Write the listing out again, exactly as it reads below.

-------- DATA EXTRACTS

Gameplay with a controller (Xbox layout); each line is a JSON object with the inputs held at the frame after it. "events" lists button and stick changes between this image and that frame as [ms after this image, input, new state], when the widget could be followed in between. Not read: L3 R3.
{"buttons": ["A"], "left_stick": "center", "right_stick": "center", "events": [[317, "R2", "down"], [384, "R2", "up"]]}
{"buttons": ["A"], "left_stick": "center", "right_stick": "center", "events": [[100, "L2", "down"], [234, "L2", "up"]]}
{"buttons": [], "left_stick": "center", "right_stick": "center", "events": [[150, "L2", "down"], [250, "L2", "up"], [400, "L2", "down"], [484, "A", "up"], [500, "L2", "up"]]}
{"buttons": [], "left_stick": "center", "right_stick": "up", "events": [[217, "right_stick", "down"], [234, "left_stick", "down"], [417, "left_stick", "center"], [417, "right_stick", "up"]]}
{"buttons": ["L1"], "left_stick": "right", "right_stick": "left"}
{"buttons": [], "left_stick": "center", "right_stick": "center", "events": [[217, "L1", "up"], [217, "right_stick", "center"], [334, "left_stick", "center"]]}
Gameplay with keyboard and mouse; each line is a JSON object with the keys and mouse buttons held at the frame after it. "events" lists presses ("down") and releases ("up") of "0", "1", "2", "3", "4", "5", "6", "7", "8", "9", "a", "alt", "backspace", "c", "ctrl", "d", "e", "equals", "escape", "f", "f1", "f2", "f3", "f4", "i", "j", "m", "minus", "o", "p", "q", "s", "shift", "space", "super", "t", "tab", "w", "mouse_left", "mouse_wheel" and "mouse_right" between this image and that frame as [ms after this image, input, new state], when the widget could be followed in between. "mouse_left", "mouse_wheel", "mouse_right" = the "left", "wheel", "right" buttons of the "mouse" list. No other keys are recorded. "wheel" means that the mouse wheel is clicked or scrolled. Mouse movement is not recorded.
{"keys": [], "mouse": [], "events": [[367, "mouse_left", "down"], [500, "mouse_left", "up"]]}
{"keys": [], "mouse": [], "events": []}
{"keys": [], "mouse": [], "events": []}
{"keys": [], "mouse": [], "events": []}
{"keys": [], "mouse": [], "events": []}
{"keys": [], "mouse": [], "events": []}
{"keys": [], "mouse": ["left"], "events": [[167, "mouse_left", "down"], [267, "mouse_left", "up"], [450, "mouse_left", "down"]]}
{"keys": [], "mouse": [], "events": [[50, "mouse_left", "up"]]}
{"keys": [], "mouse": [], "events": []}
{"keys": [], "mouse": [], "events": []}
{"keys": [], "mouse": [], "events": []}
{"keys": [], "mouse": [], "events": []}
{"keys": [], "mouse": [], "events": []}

----------------

RESULT BELOW:
Gameplay with a controller (Xbox layout); each line is a JSON object with the inputs held at the frame after it. "events" lists button and stick changes between this image and that frame as [ms after this image, input, new state], when the widget could be followed in between. Not read: L3 R3.
{"buttons": ["A"], "left_stick": "center", "right_stick": "center", "events": [[317, "R2", "down"], [384, "R2", "up"]]}
{"buttons": ["A"], "left_stick": "center", "right_stick": "center", "events": [[100, "L2", "down"], [234, "L2", "up"]]}
{"buttons": [], "left_stick": "center", "right_stick": "center", "events": [[150, "L2", "down"], [250, "L2", "up"], [400, "L2", "down"], [484, "A", "up"], [500, "L2", "up"]]}
{"buttons": [], "left_stick": "center", "right_stick": "up", "events": [[217, "right_stick", "down"], [234, "left_stick", "down"], [417, "left_stick", "center"], [417, "right_stick", "up"]]}
{"buttons": ["L1"], "left_stick": "right", "right_stick": "left"}
{"buttons": [], "left_stick": "center", "right_stick": "center", "events": [[217, "L1", "up"], [217, "right_stick", "center"], [334, "left_stick", "center"]]}
Gameplay with keyboard and mouse; each line is a JSON object with the keys and mouse buttons held at the frame after it. "events" lists presses ("down") and releases ("up") of "0", "1", "2", "3", "4", "5", "6", "7", "8", "9", "a", "alt", "backspace", "c", "ctrl", "d", "e", "equals", "escape", "f", "f1", "f2", "f3", "f4", "i", "j", "m", "minus", "o", "p", "q", "s", "shift", "space", "super", "t", "tab", "w", "mouse_left", "mouse_wheel" and "mouse_right" between this image and that frame as [ms after this image, input, new state], when the widget could be followed in between. "mouse_left", "mouse_wheel", "mouse_right" = the "left", "wheel", "right" buttons of the "mouse" list. No other keys are recorded. "wheel" means that the mouse wheel is clicked or scrolled. Mouse movement is not recorded.
{"keys": [], "mouse": [], "events": [[367, "mouse_left", "down"], [500, "mouse_left", "up"]]}
{"keys": [], "mouse": [], "events": []}
{"keys": [], "mouse": [], "events": []}
{"keys": [], "mouse": [], "events": []}
{"keys": [], "mouse": [], "events": []}
{"keys": [], "mouse": [], "events": []}
{"keys": [], "mouse": ["left"], "events": [[167, "mouse_left", "down"], [267, "mouse_left", "up"], [450, "mouse_left", "down"]]}
{"keys": [], "mouse": [], "events": [[50, "mouse_left", "up"]]}
{"keys": [], "mouse": [], "events": []}
{"keys": [], "mouse": [], "events": []}
{"keys": [], "mouse": [], "events": []}
{"keys": [], "mouse": [], "events": []}
{"keys": [], "mouse": [], "events": []}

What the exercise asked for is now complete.